Modern technology can be both good AND bad. Myself, it's only in the last year or so that I've actually started to get into bushcraft. Up until now, when I would go into the outdoors, I would climb. So my pack would weigh about 50 pounds, and my Dad's about 75 or 80 pounds. And we would carry gore-tex, polypro, polar fleece, down bags, ice-axes, crampons, 100 metre ropes, a rack of hardware, pitons, etc... At the end of the day, no matter how cold or tired we were, we both always had a nice warm sleeping bag and mountaineering tent to sleep in. We'd cook on MSR white-gas stoves and go out for a week, or sometimes even ten days.
But then I started think the opposite way. Do I really NEED all of those things in the outdoors? Depending on the situation, no I don't need everything but the kitchen sink. I joined these forums by chance in September when my second year of university started up. I bought my first fixed blade knife today, a Frosts Clipper. On Saturday I worked on learning how to make fire with a bow-drill. I bought a wool sweater and stopped wearing my bulky Salomon mountaineering boots.

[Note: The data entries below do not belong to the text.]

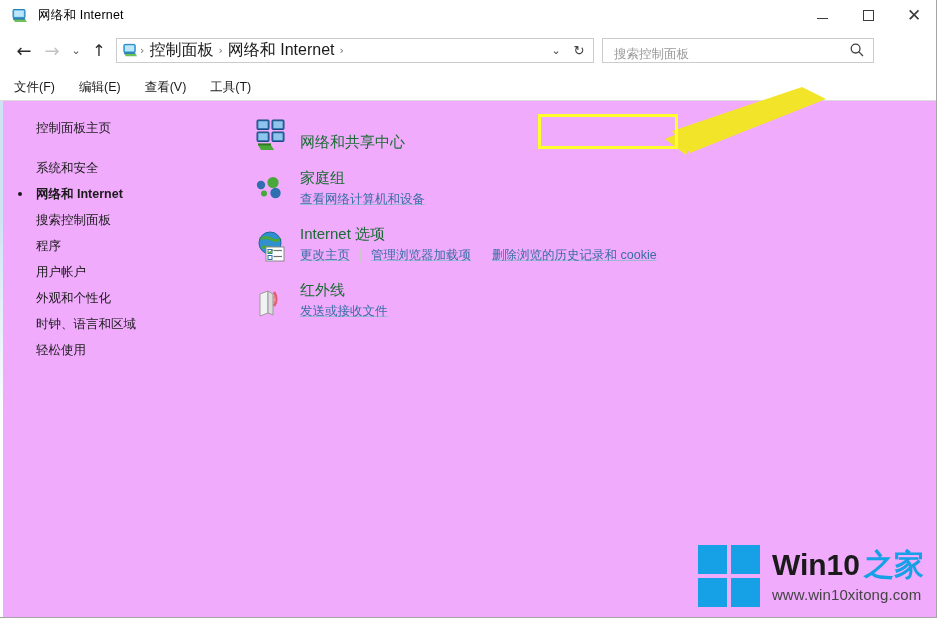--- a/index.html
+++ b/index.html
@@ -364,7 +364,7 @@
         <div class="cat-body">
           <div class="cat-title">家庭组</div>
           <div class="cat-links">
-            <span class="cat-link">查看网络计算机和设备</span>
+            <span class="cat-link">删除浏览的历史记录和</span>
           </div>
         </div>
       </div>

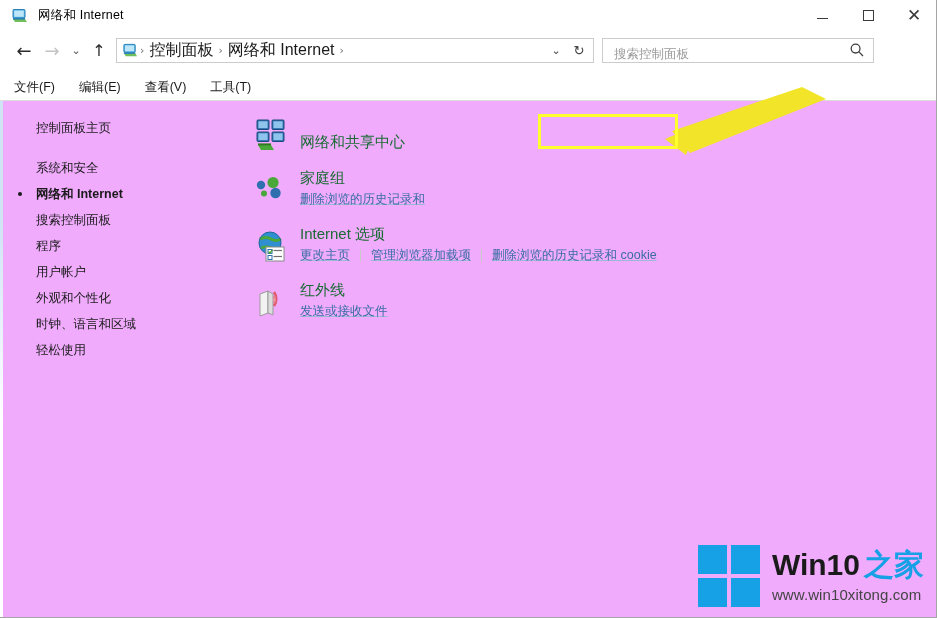--- a/index.html
+++ b/index.html
@@ -324,8 +324,8 @@
       <div class="side-item link">程序</div>
       <div class="side-item link">用户帐户</div>
       <div class="side-item link">外观和个性化</div>
+      <div class="side-item link">轻松使用</div>
       <div class="side-item link">时钟、语言和区域</div>
-      <div class="side-item link">轻松使用</div>
     </div>
 
     <div id="main">

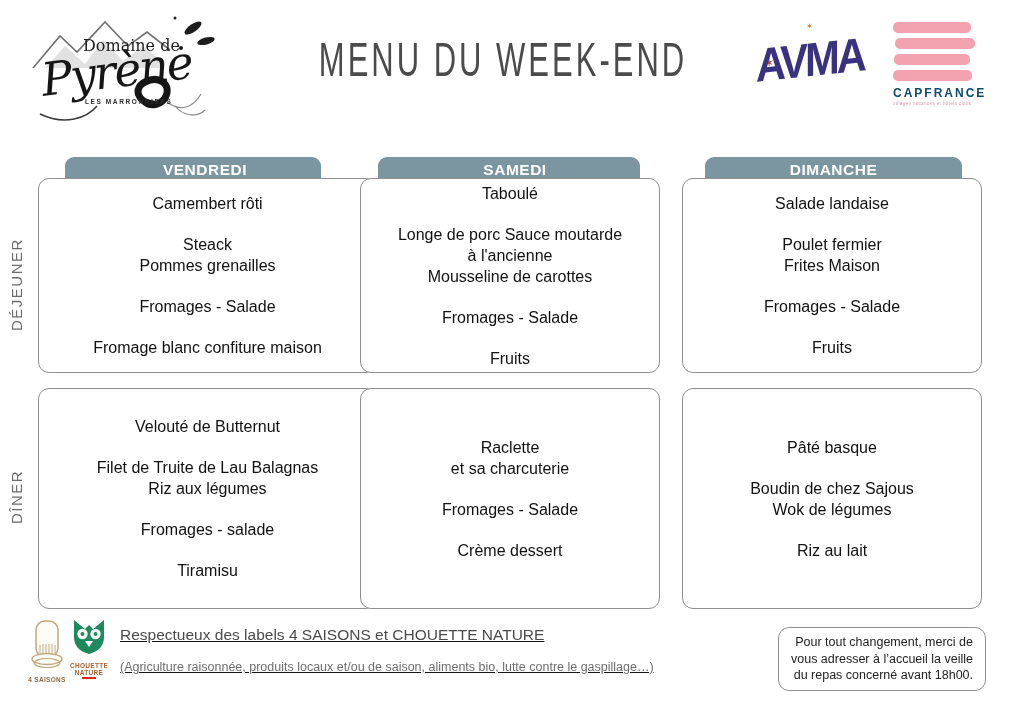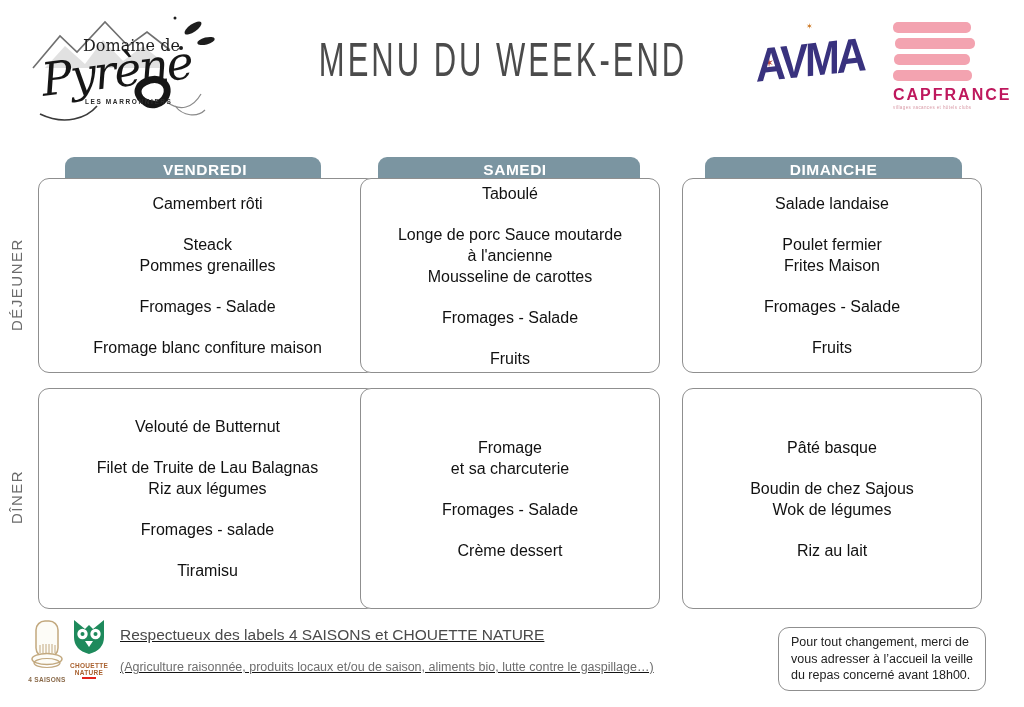--- a/index.html
+++ b/index.html
@@ -34,7 +34,7 @@
   .cap-stripe:nth-child(2){ margin-left:2px; width:80px; }
   .cap-stripe:nth-child(3){ margin-left:1px; width:76px; }
   .cap-stripe:nth-child(4){ width:79px; }
-  .cap-name { font-size:16px; font-weight:bold; letter-spacing:2px; color:#be185d; margin-top:4px; white-space:nowrap; }
+  .cap-name { font-size:12px; font-weight:bold; letter-spacing:2px; color:#0c4a6e; margin-top:4px; white-space:nowrap; }
   .cap-tagline { font-size:4.5px; letter-spacing:0.4px; color:#d89aa6; margin-top:1px; white-space:nowrap; }
 
   

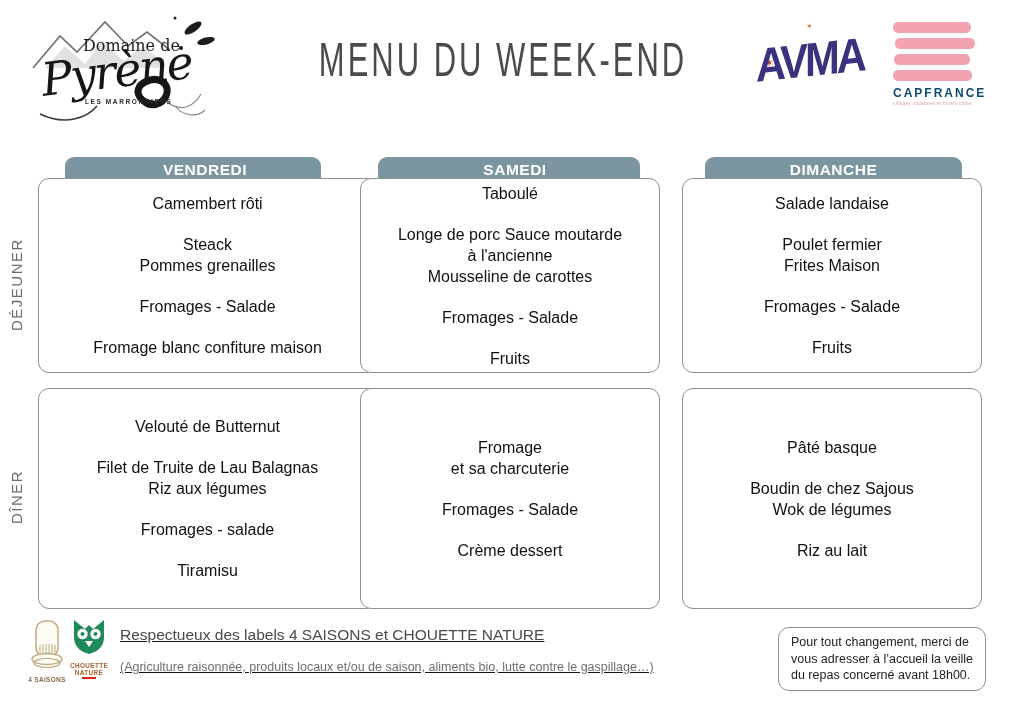--- a/index.html
+++ b/index.html
@@ -168,7 +168,7 @@
     <p class="dish">Tiramisu</p>
   </div>
   <div class="box r2 c2">
-    <p class="dish">Fromage
+    <p class="dish">Raclette
 et sa charcuterie</p>
     <p class="dish">Fromages - Salade</p>
     <p class="dish">Crème dessert</p>

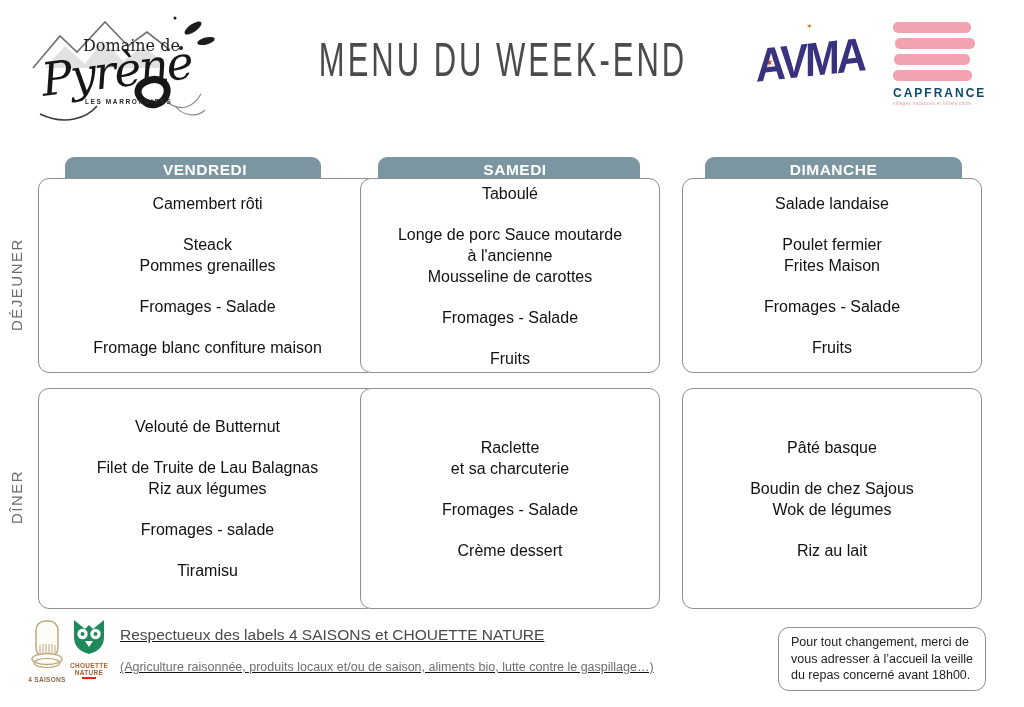--- a/index.html
+++ b/index.html
@@ -84,7 +84,7 @@
   .note-box {
     position:absolute; left:778px; top:627px; width:208px; height:64px;
     border:1.2px solid #8f8f8f; border-radius:11px; box-sizing:border-box;
-    display:flex; align-items:center; justify-content:center; text-align:left;
+    display:flex; align-items:center; justify-content:center; text-align:right;
     font-size:12.5px; line-height:16.5px; color:#222222; white-space:pre-line;
   }
 </style>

Because, for hundreds if not thousands of years, our ancestors were comfortable in the bush with a lot less. They might've only carried a thick sweater, a good, durable knife, and a basha for shelter. And they might've made fire with flint and steel, or a bow-drill.
When I think of bushcraft, I think of survival. I want to be able to go out into the bush with just the clothes on my back and be able to live off the land and not have to worry about humping 50 pounds on my back for ten days. I'm finding it to be extremely difficult, but the more I learn, the more I fall in love with it. I climbed for sport, but now I learn bushcraft as a way of existance. It sounds a little corny, but it keeps me happy. Our ancestors did it, and so can we. Because if our world loses touch with that old-world way of living, then it will be eternally forgotten. And I don't want that to happen.